▶ [Reading text]
--*--

Filmmaker, Film aficionado and contributor to Scene Stealers, Will Findley got the chance to see Paul Lazarus’ documentary Slingshot which is playing at the Kansas City Film Festival on April 10 at 6:10 PM and April 12 at 5:00 PM. Here is Will’s take on the film.
The guy that invented the Segway? Didn’t he drive one off a cliff and die?
As it turns out, Dean Kamen, is alive and well. He is also the inventor of the battery powered insulin pump and the home dialysis machine, but nobody really talks about those. Kamen’s newest ‘over-night-success,’ is the Slingshot, and for some reason, no one is talking about it either.
Kamen and his team have been working on the device since the early 2000s. What started as a way to make home dialysis more efficient and affordable, quickly became what is now known as the Slingshot. The machine can turn any water source, regardless of contamination into pure, medical grade water. Kamen immediately saw the use for a machine of this kind, and began pushing to have them in use in developing countries around the world. But the reality is: giving the whole world free, clean water isn’t cheap.
Filmmaker Paul Lazarus constructs the film around Kamen’s struggle with financial and political support for the Slingshot, while balancing his work on his other inventions, and the development of his organization FIRST, which brings robotics and engineering into high schools. Interviews with many members of Kamen’s family, including his parents and siblings, shed light on his childhood and upbringing, all coming together for a very balanced and engaging look at the denim-clad inventor.
Kamen cited an inspiration for FIRST being a series of conversations he had with families attending the science museum he developed. He was shocked that none of them could name a single scientist or engineer, and approached it with a “Well, we need to change that.” Lazarus’ film cannot do justice for the vast advancements Kamen and his team have made over the last 30 years, but he does shed light on an incredible and generous man that thankfully is still alive and well.

--*--

[Dataset excerpts]
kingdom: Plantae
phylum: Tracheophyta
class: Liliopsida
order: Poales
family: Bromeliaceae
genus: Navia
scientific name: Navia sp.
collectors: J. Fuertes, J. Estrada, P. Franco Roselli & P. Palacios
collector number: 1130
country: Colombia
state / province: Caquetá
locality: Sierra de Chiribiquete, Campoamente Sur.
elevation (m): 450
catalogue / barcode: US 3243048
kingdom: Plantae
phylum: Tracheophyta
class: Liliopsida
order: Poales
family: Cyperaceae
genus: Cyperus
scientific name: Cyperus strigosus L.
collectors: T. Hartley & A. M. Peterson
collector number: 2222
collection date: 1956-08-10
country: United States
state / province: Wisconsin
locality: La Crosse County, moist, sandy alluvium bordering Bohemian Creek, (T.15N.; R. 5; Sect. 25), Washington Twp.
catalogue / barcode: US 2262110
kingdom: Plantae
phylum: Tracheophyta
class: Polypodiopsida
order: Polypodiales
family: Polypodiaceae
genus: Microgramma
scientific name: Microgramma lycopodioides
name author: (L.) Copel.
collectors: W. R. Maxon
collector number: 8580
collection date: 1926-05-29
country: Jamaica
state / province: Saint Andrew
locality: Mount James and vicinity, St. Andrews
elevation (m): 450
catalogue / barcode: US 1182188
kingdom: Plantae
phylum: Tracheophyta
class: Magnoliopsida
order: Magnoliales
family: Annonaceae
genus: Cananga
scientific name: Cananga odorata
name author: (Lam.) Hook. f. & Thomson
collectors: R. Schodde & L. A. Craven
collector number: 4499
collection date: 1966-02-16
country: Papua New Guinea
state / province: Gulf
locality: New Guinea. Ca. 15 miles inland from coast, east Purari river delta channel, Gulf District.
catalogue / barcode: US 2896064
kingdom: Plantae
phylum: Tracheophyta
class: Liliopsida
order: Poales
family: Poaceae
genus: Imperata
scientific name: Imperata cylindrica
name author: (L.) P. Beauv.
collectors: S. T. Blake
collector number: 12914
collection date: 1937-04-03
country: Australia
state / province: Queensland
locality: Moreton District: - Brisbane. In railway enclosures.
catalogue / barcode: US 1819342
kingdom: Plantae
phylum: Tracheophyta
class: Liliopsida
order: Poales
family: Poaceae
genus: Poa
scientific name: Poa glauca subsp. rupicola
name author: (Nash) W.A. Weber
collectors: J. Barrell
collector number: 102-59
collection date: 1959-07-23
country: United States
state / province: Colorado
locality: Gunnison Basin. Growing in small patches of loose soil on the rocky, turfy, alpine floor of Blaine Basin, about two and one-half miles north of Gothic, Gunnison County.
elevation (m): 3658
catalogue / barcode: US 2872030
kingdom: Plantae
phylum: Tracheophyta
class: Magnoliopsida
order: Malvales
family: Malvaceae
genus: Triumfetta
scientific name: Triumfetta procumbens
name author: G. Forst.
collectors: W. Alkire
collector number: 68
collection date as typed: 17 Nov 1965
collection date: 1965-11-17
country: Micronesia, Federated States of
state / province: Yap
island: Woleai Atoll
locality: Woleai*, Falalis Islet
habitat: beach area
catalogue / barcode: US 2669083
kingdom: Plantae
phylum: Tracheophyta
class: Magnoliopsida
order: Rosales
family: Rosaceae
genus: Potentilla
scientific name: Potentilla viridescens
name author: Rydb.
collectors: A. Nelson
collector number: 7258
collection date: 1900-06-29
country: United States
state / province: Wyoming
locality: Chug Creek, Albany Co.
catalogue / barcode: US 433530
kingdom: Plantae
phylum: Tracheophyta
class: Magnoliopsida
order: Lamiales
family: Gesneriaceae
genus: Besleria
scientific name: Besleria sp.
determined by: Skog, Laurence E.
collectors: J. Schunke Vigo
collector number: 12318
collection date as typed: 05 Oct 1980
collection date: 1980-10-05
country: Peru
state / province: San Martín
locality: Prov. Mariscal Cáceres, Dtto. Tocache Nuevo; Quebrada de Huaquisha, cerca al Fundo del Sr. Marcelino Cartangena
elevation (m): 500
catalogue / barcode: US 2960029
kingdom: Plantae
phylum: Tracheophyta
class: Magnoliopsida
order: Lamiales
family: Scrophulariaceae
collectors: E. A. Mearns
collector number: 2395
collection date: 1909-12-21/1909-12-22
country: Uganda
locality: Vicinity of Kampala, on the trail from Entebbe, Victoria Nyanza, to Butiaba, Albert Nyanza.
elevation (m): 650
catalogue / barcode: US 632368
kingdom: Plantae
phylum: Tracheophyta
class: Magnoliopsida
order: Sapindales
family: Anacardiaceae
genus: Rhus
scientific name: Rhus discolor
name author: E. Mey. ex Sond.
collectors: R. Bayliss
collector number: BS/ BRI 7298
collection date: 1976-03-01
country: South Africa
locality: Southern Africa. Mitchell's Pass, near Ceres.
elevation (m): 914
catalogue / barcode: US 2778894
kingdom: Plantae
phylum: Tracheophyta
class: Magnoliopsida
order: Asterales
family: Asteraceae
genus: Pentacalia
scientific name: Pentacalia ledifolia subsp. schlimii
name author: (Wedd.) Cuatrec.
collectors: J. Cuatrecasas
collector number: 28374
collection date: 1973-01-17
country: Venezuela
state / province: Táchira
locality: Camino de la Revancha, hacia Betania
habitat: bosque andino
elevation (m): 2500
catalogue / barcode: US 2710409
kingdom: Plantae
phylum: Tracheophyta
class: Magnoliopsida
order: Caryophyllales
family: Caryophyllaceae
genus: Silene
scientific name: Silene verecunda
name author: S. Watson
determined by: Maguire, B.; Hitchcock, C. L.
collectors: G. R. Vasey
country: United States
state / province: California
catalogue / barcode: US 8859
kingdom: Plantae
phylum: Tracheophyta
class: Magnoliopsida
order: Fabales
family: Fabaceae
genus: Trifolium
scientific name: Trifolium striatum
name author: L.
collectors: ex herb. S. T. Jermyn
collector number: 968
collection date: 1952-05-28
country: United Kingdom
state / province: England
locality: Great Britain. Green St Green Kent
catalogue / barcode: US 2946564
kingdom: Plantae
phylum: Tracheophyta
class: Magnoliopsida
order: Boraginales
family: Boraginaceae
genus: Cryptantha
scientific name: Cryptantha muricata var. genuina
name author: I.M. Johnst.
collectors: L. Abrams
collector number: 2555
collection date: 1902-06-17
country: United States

--*--

▶ [Exercises to complete]
a) In the review, what does Kamen's organization FIRST bring into high schools?
b) Update the review by rewriting everything from "Filmmaker, Film aficionado" down to "cliff and die?", replacing "Segway" with "two-wheeled scooter".

▶ [Task-by-task outputs]
a) Robotics and engineering.

b)
Filmmaker, Film aficionado and contributor to Scene Stealers, Will Findley got the chance to see Paul Lazarus’ documentary Slingshot which is playing at the Kansas City Film Festival on April 10 at 6:10 PM and April 12 at 5:00 PM. Here is Will’s take on the film.
The guy that invented the two-wheeled scooter? Didn’t he drive one off a cliff and die?